Yifan Wu/UC Berkeley
Boettcher, who holds the Theodore Vermeulen Chair in Chemical Engineering, continues work to understand and improve electrode performance and eliminate all the remaining degradation modes. He is also the founding director of the Center for Electrochemical Science, Engineering and Technology (CESET) at UC Berkeley.

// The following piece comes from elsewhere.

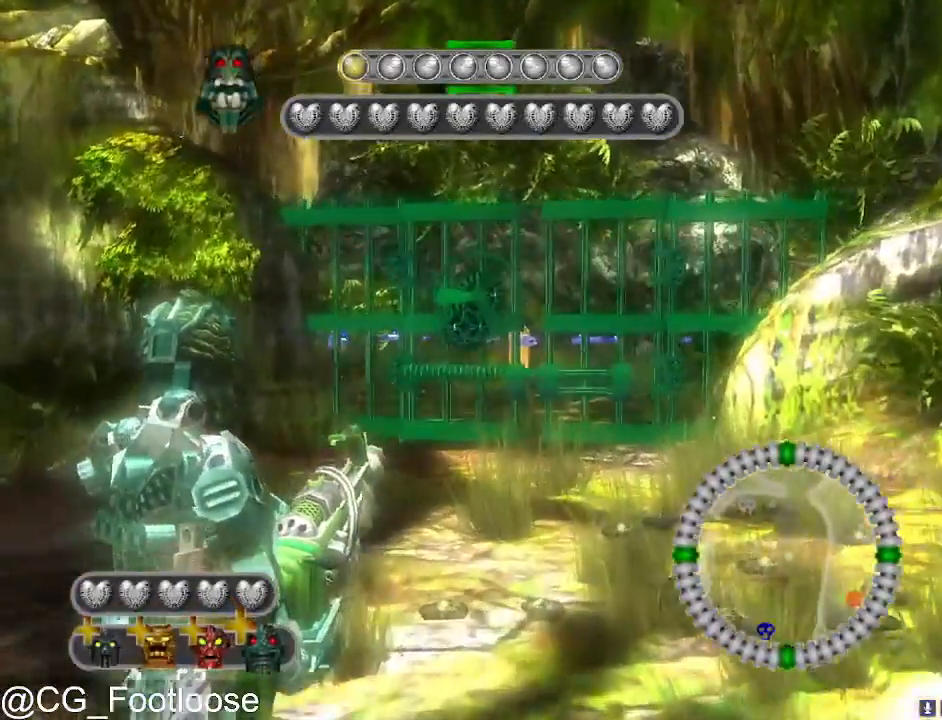
{"keys": ["space"], "mouse": [], "mouse_move": "still", "events": [[233, "space", "up"], [317, "space", "down"], [500, "w", "up"]]}
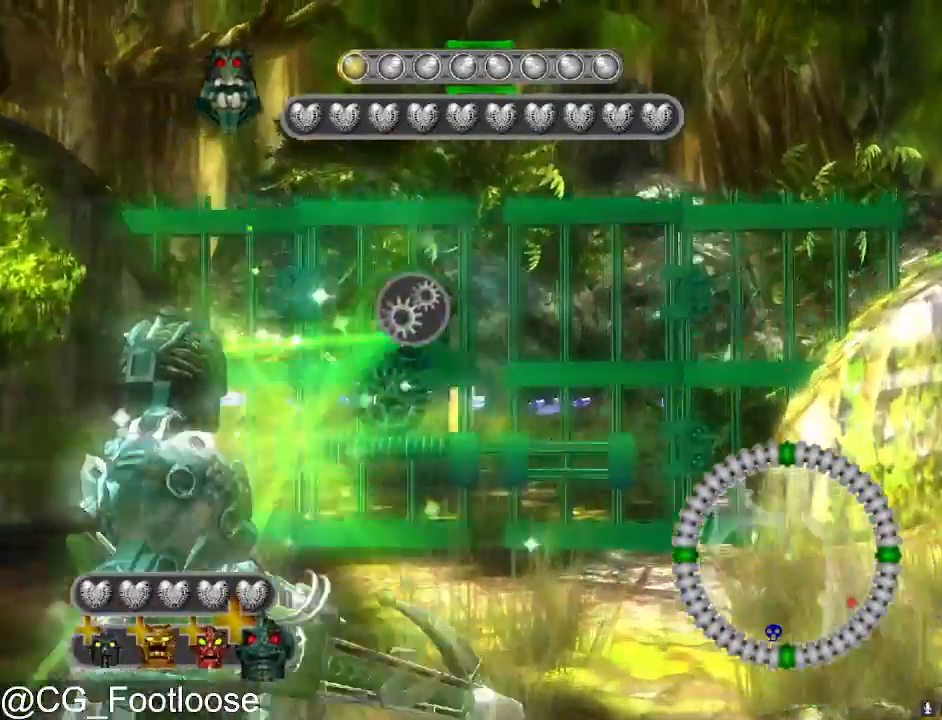
{"keys": ["space"], "mouse": ["left"], "mouse_move": "still", "events": [[467, "mouse_left", "down"]]}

He hopes that improved electrolyzers and other new battery technology will get a boost from a $28 million investment California made in September to accelerate the commercialization of electrochemical technologies, with an initial focus on next-generation batteries. The California Energy Commission awarded the money to the Electrochemistry Foundry in Hayward, a privately operated, non-profit innovation hub designed to pilot and scale up new electrochemical technology. UC Berkeley is introducing new courses in batteries and other electrochemical technologies through its new Electrochemistry Academy and partnering with the foundry to provide internship opportunities for students.
"Hydrogen production, storage, shipping - they're all expensive and there's a lot of challenges. But the progress in this technology is incredible," Boettcher said. "The era of hydrogen fuel from electrolysis outcompeting fossil fuels without subsidy for many different applications is coming."
The work was funded by the U.S. Department of Energy (DE-EE0011322). Coauthors include Shujin Hou, Yang Zhao, Minkyoung Kwak, Kelvin Kam-Yun Li, Peiyao Wu, Anthony Ekennia and Joelle Frechette of UC Berkeley and Gregory Su of Berkeley Lab along with collaborators at Versogen, a Delaware based company working to commercialize the technology, the University of Delaware and Stanford.